The Underground Economist: Volume 6, Issue 6

Personal Data Related to Middle-East Entities

Over the period of March 9–10, 2026, newly-registered and untested threat actor “TheAshborn” made a series of posts on the dark web forum BreachForums advertising the sale of databases pertaining to multiple Middle Eastern companies and government entities.

TheAshborn claimed to be in possession of the following data sets:

• Israel-based: The threat actor claims to possess 36 unique databases from several Israeli entities, including the Israel Postal Company, Bezeq, Isrotel Hotels, Arkia, and 32 other hotel websites.
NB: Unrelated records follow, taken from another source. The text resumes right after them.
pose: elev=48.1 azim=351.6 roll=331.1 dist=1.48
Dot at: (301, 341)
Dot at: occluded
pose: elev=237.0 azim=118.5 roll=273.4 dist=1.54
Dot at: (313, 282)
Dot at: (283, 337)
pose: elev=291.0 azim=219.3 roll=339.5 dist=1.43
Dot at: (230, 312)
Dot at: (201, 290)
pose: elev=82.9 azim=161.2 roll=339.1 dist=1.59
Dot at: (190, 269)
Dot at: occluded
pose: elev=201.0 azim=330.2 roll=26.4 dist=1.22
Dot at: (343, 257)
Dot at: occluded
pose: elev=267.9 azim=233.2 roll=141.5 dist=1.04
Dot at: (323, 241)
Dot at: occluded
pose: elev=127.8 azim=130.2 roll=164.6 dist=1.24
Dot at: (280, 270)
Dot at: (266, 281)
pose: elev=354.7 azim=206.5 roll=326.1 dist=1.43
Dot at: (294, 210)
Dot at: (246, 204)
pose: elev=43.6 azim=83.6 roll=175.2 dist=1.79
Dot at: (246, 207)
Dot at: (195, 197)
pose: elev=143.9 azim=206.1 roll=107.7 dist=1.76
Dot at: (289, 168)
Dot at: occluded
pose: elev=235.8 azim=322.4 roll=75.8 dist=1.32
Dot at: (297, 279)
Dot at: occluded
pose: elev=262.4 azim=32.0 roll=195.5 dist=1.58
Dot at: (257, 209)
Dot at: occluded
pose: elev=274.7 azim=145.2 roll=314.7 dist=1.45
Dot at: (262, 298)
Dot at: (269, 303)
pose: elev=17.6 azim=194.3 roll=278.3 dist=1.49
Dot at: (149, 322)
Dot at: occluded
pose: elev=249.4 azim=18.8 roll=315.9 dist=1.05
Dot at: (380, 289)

The combined dataset allegedly contains 9.2 million rows of data, with an asking price of USD 10,000 worth of crypto.
• Lekhwiya Dataset (Qatar): This dataset is allegedly associated with Lekhwiya, a Qatar-based Internal Security Force agency, and contains the sensitive personally identifiable information (PII) of more than 1,900 agency personnel. The asking price is currently set at USD 10,000.
• Jazeera Airways Dataset (Kuwait): This dataset allegedly belongs to Kuwait-based Jazeera Airways and contains 15 million rows of data, including full names and email addresses. The currently available data spans from 2020 to 2023; the actor explicitly noted that more recent data (2023–2026) is not for sale at this time.
• Iranian Nationals in the UAE Dataset: This dataset claims to contain information on Iranian nationals residing in the United Arab Emirates (UAE). It allegedly includes 180,000 records featuring names, physical addresses, email addresses, and dates of birth.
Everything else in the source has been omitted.